Examining the Strength of the Top 25 Hotel Markets

As the U.S. hotel industry continues its RevPAR growth cycle, some signs of a growth slowdown are apparent. The increase in new Hotel rooms in the United States is rapidly matching with the growth in U.S. rooms demand, leading to occupancy declines. But not all supply growth and performance is created equal. There is a distinct difference between some of the largest U.S. markets—which we dubbed Top 25 markets—and the other 164 markets that STR tracks.

Through October 2016, the supply growth for the larger markets was 2 percent, well above the national average of 1.5 percent and above the all other market average of 1.3 percent. The reasons are varied, but for one, the larger markets have recorded much higher occupancies: 75 percent versus the sub-65 percent performance of the other markets (63.7 percent to be exact). No wonder that developers go where demand and utilization are higher.

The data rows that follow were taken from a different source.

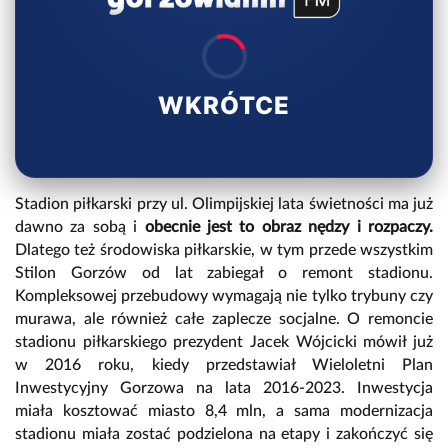
WKRÓTCE
Stadion piłkarski przy ul. Olimpijskiej lata świetności ma już
dawno za sobą i
obecnie jest to obraz nędzy i rozpaczy.
Dlatego też środowiska piłkarskie, w tym przede wszystkim
Stilon Gorzów od lat zabiegał o remont stadionu.
Kompleksowej przebudowy wymagają nie tylko trybuny czy
murawa, ale również całe zaplecze socjalne. O remoncie
stadionu piłkarskiego prezydent Jacek Wójcicki mówił już
w 2016 roku, kiedy przedstawiał Wieloletni Plan
Inwestycyjny Gorzowa na lata 2016-2023. Inwestycja
miała kosztować miasto 8,4 mln, a sama modernizacja
stadionu miała zostać podzielona na etapy i zakończyć się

Despite selling three out of four rooms every night, a hotel in the large markets have not been able to increase their ADRs as strongly as elsewhere. The year-to-date ADR change of 2.6 percent is not insubstantial, but is not as strong as the 3.3 percent for the other markets. It is a bit odd that despite running a very full hotel, hoteliers don’t seem to be comfortable increasing rates. Maybe the high level of ADR ($151.94) is hard to push? The ADR increases so far this year are well above the level of inflation, so the profit for properties should increase.